Tradeoffs and limitations

• High-cardinality labels can be expensive: Labels such as user ID, request ID, or session ID can create too many time series and cause performance problems.
• Long-term storage is not its main strength: Prometheus stores local time-series data, but many teams add systems such as Thanos, Cortex, or Mimir for long retention and global querying.
• Pull-based scraping needs reachable targets: Prometheus must be able to connect to scrape endpoints, which can require network and service discovery planning.
• Metrics are not logs or traces: Prometheus shows numeric trends and states, but it does not replace log search or distributed tracing tools.
• Alert quality depends on rule design: Poor thresholds can create noisy alerts, missed incidents, or alerts without useful context.

Prometheus vs nearby terms

• Prometheus vs Grafana: Prometheus collects, stores, and queries metrics.

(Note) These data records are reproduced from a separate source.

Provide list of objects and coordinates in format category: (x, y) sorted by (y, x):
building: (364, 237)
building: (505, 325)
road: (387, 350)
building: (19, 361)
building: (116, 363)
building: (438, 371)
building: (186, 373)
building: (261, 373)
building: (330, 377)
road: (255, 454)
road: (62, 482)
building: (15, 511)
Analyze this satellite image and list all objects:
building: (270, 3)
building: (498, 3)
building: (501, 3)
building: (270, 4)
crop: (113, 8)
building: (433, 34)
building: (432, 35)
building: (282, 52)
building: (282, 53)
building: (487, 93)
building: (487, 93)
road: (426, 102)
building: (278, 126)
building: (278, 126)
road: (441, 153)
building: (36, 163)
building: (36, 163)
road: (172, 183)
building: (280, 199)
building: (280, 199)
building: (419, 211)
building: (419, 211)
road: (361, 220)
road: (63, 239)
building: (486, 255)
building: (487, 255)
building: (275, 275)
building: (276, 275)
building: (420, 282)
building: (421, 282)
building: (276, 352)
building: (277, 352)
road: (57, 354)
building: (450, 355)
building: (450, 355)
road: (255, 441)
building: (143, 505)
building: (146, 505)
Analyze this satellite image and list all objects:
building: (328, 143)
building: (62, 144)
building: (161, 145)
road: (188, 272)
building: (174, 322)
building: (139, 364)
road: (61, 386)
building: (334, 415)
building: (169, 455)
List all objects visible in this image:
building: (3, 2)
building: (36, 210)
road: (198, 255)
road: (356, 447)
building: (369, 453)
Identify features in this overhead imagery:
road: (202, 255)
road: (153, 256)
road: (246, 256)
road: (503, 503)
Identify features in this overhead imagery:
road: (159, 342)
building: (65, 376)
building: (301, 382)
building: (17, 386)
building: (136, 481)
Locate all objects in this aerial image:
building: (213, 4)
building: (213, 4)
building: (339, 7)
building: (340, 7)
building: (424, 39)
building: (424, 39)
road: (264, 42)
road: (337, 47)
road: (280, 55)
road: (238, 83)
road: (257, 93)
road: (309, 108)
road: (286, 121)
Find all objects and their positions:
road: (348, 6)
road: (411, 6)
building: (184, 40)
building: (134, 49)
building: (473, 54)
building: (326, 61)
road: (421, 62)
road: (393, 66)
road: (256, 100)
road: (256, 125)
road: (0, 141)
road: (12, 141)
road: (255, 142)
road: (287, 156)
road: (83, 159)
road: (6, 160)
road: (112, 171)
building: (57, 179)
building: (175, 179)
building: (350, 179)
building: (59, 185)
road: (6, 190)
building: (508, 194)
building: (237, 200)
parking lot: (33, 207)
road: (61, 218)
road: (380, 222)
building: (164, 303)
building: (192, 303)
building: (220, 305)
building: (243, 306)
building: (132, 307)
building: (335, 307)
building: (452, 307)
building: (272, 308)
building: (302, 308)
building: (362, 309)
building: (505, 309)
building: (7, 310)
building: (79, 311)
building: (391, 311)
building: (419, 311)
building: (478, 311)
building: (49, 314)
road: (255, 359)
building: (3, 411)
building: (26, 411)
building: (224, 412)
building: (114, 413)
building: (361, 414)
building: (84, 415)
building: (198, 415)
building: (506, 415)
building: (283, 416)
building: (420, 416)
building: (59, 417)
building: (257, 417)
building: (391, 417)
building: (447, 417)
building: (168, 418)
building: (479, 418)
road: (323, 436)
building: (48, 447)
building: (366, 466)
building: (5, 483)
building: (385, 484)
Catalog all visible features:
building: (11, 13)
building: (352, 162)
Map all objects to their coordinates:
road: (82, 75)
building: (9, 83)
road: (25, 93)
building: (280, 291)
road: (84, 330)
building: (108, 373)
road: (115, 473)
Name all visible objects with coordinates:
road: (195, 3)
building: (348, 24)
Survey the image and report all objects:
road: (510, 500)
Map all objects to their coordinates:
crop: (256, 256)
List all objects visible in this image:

Grafana is commonly used to visualize those metrics in dashboards.
• Prometheus vs Alertmanager: Prometheus evaluates alert rules. Alertmanager handles alert routing, grouping, silencing, and notification delivery.
• Prometheus vs OpenTelemetry: OpenTelemetry is a broader observability framework for metrics, logs, and traces. Prometheus is focused on metrics and alerting, though the two can work together.
• Prometheus vs logs: Prometheus answers questions such as “What is the error rate?” Logs help answer questions such as “What happened in this specific request?”

Good practices

• Use stable, low-cardinality labels such as service, route, method, status, region, and instance.
• Avoid labels with unbounded values, such as user ID, email address, transaction ID, or full URL path with IDs.
• Track the main reliability signals: latency, traffic, errors, and saturation.
• Write alerts for user impact, not every minor internal condition.
• Pair metrics with logs and traces when debugging production incidents.
• Review alert rules regularly to remove noise and improve response quality.